TASK ITEM » Write out all of the records, keeping each one exactly as written.

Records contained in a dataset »
————
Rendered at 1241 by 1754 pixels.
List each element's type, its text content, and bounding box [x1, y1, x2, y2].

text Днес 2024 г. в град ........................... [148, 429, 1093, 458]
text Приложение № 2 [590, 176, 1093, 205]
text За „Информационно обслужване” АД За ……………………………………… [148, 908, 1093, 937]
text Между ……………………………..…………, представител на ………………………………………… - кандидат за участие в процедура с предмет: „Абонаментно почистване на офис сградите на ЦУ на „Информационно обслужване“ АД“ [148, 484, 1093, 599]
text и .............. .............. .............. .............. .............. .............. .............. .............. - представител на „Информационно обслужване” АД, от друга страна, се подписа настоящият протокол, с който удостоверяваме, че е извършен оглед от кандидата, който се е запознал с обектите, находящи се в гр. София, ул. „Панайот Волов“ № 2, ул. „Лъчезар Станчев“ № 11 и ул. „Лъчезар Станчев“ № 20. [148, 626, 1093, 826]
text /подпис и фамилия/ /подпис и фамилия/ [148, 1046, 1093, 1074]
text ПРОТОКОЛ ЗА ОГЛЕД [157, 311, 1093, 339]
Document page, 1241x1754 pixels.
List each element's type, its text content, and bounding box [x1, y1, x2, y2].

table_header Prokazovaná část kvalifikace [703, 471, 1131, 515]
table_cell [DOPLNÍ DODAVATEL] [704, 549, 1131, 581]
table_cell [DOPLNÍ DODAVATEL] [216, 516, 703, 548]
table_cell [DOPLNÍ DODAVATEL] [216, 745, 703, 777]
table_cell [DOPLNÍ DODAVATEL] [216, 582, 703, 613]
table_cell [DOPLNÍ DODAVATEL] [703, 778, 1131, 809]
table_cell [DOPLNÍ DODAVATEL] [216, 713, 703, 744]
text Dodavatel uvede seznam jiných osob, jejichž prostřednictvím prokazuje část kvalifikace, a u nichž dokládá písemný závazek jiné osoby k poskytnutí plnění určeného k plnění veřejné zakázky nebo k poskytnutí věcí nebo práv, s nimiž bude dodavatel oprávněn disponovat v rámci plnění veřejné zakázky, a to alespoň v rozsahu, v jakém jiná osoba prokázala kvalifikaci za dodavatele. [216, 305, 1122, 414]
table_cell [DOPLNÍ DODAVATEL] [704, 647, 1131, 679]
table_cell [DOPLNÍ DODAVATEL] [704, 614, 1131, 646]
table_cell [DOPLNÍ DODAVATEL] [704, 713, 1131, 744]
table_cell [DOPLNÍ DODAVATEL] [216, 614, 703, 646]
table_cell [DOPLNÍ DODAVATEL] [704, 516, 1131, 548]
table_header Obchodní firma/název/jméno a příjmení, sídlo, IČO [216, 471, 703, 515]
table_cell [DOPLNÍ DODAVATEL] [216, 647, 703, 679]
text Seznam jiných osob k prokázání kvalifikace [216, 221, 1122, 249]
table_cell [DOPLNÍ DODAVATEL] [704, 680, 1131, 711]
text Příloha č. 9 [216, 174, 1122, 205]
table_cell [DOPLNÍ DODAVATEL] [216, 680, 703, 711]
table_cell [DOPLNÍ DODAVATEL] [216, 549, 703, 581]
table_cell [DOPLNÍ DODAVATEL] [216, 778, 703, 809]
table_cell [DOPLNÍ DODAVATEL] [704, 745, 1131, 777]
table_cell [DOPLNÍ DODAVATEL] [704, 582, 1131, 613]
————
SOLUTION »
Rendered at 1241 by 1754 pixels.
List each element's type, its text content, and bounding box [x1, y1, x2, y2].

text Днес 2024 г. в град ........................... [148, 429, 1093, 458]
text Приложение № 2 [590, 176, 1093, 205]
text За „Информационно обслужване” АД За ……………………………………… [148, 908, 1093, 937]
text Между ……………………………..…………, представител на ………………………………………… - кандидат за участие в процедура с предмет: „Абонаментно почистване на офис сградите на ЦУ на „Информационно обслужване“ АД“ [148, 484, 1093, 599]
text и .............. .............. .............. .............. .............. .............. .............. .............. - представител на „Информационно обслужване” АД, от друга страна, се подписа настоящият протокол, с който удостоверяваме, че е извършен оглед от кандидата, който се е запознал с обектите, находящи се в гр. София, ул. „Панайот Волов“ № 2, ул. „Лъчезар Станчев“ № 11 и ул. „Лъчезар Станчев“ № 20. [148, 626, 1093, 826]
text /подпис и фамилия/ /подпис и фамилия/ [148, 1046, 1093, 1074]
text ПРОТОКОЛ ЗА ОГЛЕД [157, 311, 1093, 339]
Document page, 1241x1754 pixels.
List each element's type, its text content, and bounding box [x1, y1, x2, y2].

table_header Prokazovaná část kvalifikace [703, 471, 1131, 515]
table_cell [DOPLNÍ DODAVATEL] [704, 549, 1131, 581]
table_cell [DOPLNÍ DODAVATEL] [216, 516, 703, 548]
table_cell [DOPLNÍ DODAVATEL] [216, 745, 703, 777]
table_cell [DOPLNÍ DODAVATEL] [216, 582, 703, 613]
table_cell [DOPLNÍ DODAVATEL] [703, 778, 1131, 809]
table_cell [DOPLNÍ DODAVATEL] [216, 713, 703, 744]
text Dodavatel uvede seznam jiných osob, jejichž prostřednictvím prokazuje část kvalifikace, a u nichž dokládá písemný závazek jiné osoby k poskytnutí plnění určeného k plnění veřejné zakázky nebo k poskytnutí věcí nebo práv, s nimiž bude dodavatel oprávněn disponovat v rámci plnění veřejné zakázky, a to alespoň v rozsahu, v jakém jiná osoba prokázala kvalifikaci za dodavatele. [216, 305, 1122, 414]
table_cell [DOPLNÍ DODAVATEL] [704, 647, 1131, 679]
table_cell [DOPLNÍ DODAVATEL] [704, 614, 1131, 646]
table_cell [DOPLNÍ DODAVATEL] [704, 713, 1131, 744]
table_cell [DOPLNÍ DODAVATEL] [216, 614, 703, 646]
table_cell [DOPLNÍ DODAVATEL] [704, 516, 1131, 548]
table_header Obchodní firma/název/jméno a příjmení, sídlo, IČO [216, 471, 703, 515]
table_cell [DOPLNÍ DODAVATEL] [216, 647, 703, 679]
text Seznam jiných osob k prokázání kvalifikace [216, 221, 1122, 249]
table_cell [DOPLNÍ DODAVATEL] [704, 680, 1131, 711]
text Příloha č. 9 [216, 174, 1122, 205]
table_cell [DOPLNÍ DODAVATEL] [216, 680, 703, 711]
table_cell [DOPLNÍ DODAVATEL] [216, 549, 703, 581]
table_cell [DOPLNÍ DODAVATEL] [216, 778, 703, 809]
table_cell [DOPLNÍ DODAVATEL] [704, 745, 1131, 777]
table_cell [DOPLNÍ DODAVATEL] [704, 582, 1131, 613]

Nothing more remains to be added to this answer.